Like the Galeries Lafayette in Paris or Harrods in London, luxury shopping has one main address in Berlin: KaDeWe.
This institution is celebrating its 110th birthday with a sweeping renovation costing hundreds of millions of euros—while the store remains in operation.
It is pronounced “kah-day-vay,” an abbreviation for Kaufhaus des Westens, German for department store of the West. A spokesperson for the developer, Signa, described the KaDeWe renovations as “operating on a beating heart.”
The new concept, developed by Pritzker Prize–winning architect Rem Koolhaas and his OMA studio, might have taken just eight months had they shut down operations entirely. But KaDeWe has annual revenues of close to €400 million (US$492 million), and dropping all staff for nearly a year was not an option, so Signa and the Central Group, which own 49.9 percent and 50.1 percent of the KaDeWe group, respectively, decided to tackle the project piece by piece, and the project, which began in 2016, is expected to take a total of seven years. ULI members were able to see some of the upgrades on a private tour as part of the ULI Europe Conference in February.
The first refreshed areas are already in operation—new stripes of striking marble floors lead you around the women’s luxury fashion brand—store-in-stores like intergalactic runways. In men’s accessories, tenants are set up in futuristic cubicles; much of the store’s floor space is essentially rented to brands, which gives them more control over presentation of their goods and training the staff. KaDeWe has a total of 646,000 square feet (60,000 sq m) of retail space and attracts 50,000 shoppers a day. That number jumps to 100,000 per day during the Christmas season. The street-level window displays were the first, and most visible, parts of the store to be refreshed, shortly after the project began.

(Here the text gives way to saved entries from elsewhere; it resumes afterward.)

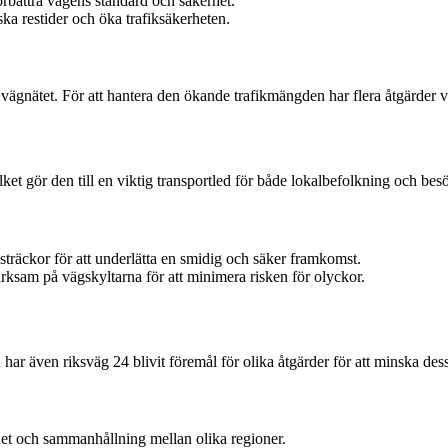
rbättra vägens standard och säkerhet.
ska restider och öka trafiksäkerheten.
 vägnätet. För att hantera den ökande trafikmängden har flera åtgärder vid
ilket gör den till en viktig transportled för både lokalbefolkning och 
räckor för att underlätta en smidig och säker framkomst.
ärksam på vägskyltarna för att minimera risken för olyckor.
r även riksväg 24 blivit föremål för olika åtgärder för att minska de
ghet och sammanhållning mellan olika regioner.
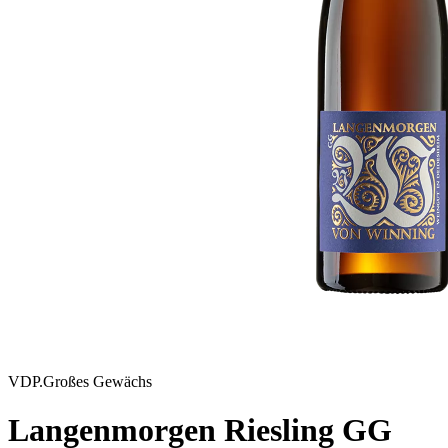
VDP.Großes Gewächs
Langenmorgen Riesling GG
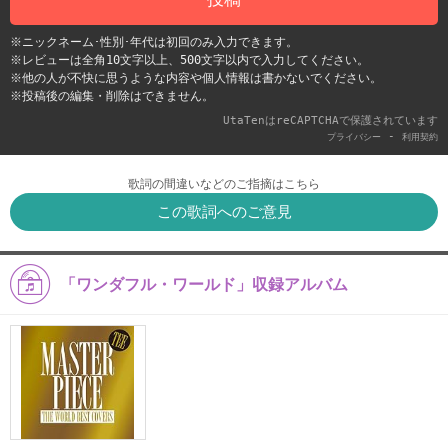
※ニックネーム･性別･年代は初回のみ入力できます。
※レビューは全角10文字以上、500文字以内で入力してください。
※他の人が不快に思うような内容や個人情報は書かないでください。
※投稿後の編集・削除はできません。
UtaTenはreCAPTCHAで保護されています
-
プライバシー
利用契約
歌詞の間違いなどのご指摘はこちら
この歌詞へのご意見
「ワンダフル・ワールド」収録アルバム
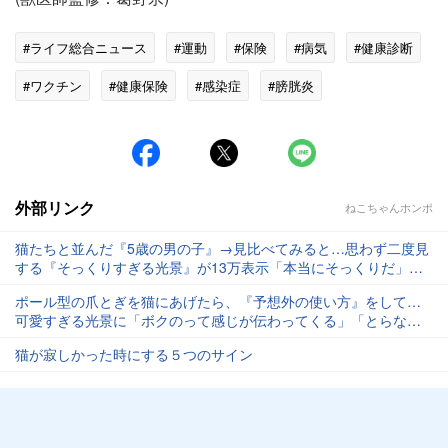
#ライフ総合ニュース
#運動
#保険
#病気
#健康診断
#ワクチン
#健康保険
#感染症
#膀胱炎
外部リンク
ねこちゃんホンポ
猫たちと並んだ『5歳の男の子』→見比べてみると…思わず二度見
する『そっくりすぎる光景』が13万表示「本当にそっくりだ」
「素敵な兄弟」
ポール型の爪とぎを猫にあげたら、『予想外の使い方』をして…
可愛すぎる光景に「ボクのって感じが伝わってくる」「とらない
よｗ」と反響
猫が寂しかった時にする５つのサイン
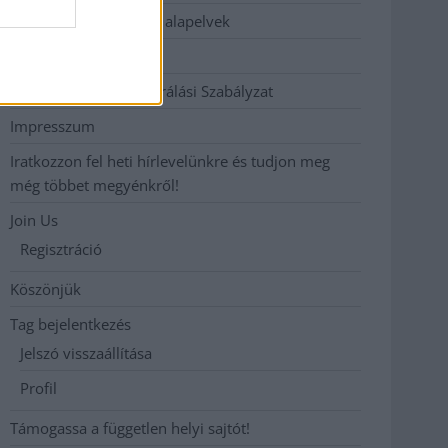
Etikai és függetlenségi alapelvek
Hirdetési árak
Hozzászólási és Moderálási Szabályzat
Impresszum
Iratkozzon fel heti hírlevelünkre és tudjon meg
még többet megyénkről!
Join Us
Regisztráció
Köszönjük
Tag bejelentkezés
Jelszó visszaállítása
Profil
Támogassa a független helyi sajtót!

Signa purchased KaDeWe for US$450 million in 2012 as part of a larger portfolio of luxury fashion retail centers, and estimates its value at US$1.2 billion. The Central Group, which also owns La Rinascente in Italy, in 2015 purchased 50.1 percent of the KaDeWe Group, which includes Alsterhaus in Hamburg and Oberpollinger in Munich.
Unlike the updated retail spaces in Munich, many shopping centers in Berlin have not been refreshed in many years, and that presents a major opportunity for developers.
Kaufhaus des Westens opened in 1907 on Wittenbergplatz, then on the western outskirts of Berlin, delighting German shoppers with fashion straight from Paris and fresh foods from the Mediterranean. The grand architecture from Emil Schaudt was an attraction in and of itself, with light-filled halls and nearly two dozen elevators. During the Nazi regime, the Jewish owners were ousted, and World War II bombing and a plane crash gutted the building, requiring massive reconstruction during the 1950s. After the Berlin Wall went up in 1961, KaDeWe lost many of its employees and its customers but came to represent the wealth of West Germany; after the wall came down in 1989, more than 200,000 people flooded the store daily, hungry for Western goods.
Since online shopping accounts for more and more of their revenue, traditional retailers are focusing more on the consumer experience of visiting a store. Koolhaas’s vision divides the department store into quadrants, each with a separate entrance and a central atrium with staggered escalators. Each quadrant focuses on an individual customer group—classic, experimental, young, and mainstream—and will offer a signature spatial experience, with each floor having its own distinct personality. The existing vaulted rooftop restaurant will be replaced with a new glass facade that extends organically across the entire building, with a view into the kitchen of the gourmet floor.